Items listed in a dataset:
-------------------------
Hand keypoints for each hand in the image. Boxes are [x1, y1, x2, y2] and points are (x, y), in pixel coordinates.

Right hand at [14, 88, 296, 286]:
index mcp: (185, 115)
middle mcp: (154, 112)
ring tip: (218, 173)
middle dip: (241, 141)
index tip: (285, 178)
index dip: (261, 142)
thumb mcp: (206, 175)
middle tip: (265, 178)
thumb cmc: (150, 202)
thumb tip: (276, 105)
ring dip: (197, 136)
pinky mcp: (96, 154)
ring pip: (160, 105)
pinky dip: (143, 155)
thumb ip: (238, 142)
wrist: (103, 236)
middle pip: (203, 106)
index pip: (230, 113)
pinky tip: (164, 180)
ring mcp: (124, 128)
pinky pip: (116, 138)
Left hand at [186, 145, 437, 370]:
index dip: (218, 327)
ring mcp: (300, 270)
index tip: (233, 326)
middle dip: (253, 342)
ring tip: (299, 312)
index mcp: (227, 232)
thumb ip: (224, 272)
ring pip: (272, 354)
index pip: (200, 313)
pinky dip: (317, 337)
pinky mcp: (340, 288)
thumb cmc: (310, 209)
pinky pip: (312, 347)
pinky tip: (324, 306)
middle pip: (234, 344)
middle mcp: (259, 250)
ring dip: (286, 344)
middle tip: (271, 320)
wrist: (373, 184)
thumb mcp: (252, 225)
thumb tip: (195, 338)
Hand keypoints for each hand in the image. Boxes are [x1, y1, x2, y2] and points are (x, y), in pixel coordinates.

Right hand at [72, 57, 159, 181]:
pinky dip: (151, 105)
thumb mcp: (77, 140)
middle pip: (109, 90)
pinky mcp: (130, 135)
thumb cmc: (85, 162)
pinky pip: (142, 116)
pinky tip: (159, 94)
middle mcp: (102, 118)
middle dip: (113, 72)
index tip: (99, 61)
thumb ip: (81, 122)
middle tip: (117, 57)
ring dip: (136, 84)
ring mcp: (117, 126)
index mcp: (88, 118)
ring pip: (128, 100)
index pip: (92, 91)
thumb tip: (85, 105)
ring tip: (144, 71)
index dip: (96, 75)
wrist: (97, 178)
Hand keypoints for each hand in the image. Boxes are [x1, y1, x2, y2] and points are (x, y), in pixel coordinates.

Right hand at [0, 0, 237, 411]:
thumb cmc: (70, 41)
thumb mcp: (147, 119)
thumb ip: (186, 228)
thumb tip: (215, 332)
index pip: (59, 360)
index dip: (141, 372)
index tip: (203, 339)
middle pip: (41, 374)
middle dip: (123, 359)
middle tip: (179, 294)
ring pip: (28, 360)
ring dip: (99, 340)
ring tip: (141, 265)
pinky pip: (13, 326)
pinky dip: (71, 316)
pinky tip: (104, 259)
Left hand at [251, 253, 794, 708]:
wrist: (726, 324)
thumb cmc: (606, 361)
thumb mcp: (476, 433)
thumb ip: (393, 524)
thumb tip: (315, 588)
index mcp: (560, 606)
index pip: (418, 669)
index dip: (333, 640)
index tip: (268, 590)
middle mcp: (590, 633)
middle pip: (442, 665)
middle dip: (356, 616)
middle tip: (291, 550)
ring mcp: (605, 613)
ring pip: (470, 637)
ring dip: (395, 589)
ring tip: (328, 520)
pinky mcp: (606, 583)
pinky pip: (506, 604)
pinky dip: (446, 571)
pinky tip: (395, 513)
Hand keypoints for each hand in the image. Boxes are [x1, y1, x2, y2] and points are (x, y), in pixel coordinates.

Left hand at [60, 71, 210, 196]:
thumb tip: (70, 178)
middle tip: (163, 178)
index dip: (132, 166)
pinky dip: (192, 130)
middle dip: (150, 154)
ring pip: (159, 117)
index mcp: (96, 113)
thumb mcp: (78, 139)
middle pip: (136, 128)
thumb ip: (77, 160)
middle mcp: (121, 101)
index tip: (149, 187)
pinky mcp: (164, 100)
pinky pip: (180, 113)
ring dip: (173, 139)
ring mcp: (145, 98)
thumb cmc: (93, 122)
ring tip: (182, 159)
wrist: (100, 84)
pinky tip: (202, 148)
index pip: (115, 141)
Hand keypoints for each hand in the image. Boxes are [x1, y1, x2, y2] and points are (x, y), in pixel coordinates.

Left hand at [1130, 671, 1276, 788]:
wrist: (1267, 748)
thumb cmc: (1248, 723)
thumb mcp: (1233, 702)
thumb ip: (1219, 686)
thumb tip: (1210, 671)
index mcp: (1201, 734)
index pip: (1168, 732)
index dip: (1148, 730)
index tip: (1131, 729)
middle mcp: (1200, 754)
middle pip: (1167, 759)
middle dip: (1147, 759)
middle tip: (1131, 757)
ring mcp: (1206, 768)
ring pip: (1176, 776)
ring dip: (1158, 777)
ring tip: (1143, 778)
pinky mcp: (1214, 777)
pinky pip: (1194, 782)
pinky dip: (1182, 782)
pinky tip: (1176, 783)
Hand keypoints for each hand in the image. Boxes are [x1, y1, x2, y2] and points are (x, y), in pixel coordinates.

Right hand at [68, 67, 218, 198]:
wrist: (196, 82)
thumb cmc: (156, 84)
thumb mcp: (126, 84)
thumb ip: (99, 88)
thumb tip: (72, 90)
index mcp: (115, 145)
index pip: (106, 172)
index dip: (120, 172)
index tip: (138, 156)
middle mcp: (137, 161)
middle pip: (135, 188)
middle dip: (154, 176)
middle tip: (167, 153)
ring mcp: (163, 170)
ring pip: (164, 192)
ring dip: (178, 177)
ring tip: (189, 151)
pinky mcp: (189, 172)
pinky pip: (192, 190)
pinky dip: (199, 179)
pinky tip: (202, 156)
-------------------------
WHAT TO PRODUCE:
All that is wanted is the set of lines from the one with "middle pip: (1167, 759)" through the last line of the entries, both included, output exactly.

TASK SOLUTION:
middle pip: (1167, 759)
middle dip: (1147, 759)
middle tip: (1131, 757)
ring mcp: (1206, 768)
ring pip: (1176, 776)
ring dip: (1158, 777)
ring tip: (1143, 778)
pinky mcp: (1214, 777)
pinky pip: (1194, 782)
pinky dip: (1182, 782)
pinky tip: (1176, 783)
Hand keypoints for each hand in the image. Boxes are [x1, y1, x2, y2] and points are (x, y), in pixel coordinates.

Right hand at [68, 67, 218, 198]:
wrist: (196, 82)
thumb cmc: (156, 84)
thumb mcp: (126, 84)
thumb ip: (99, 88)
thumb tip: (72, 90)
index mcp: (115, 145)
index pip: (106, 172)
index dip: (120, 172)
index tip: (138, 156)
middle mcp: (137, 161)
middle pip: (135, 188)
middle dip: (154, 176)
middle tip: (167, 153)
ring mcp: (163, 170)
ring pip: (164, 192)
ring dip: (178, 177)
ring tip: (189, 151)
pinky mcp: (189, 172)
pinky pip: (192, 190)
pinky dip: (199, 179)
pinky tip: (202, 156)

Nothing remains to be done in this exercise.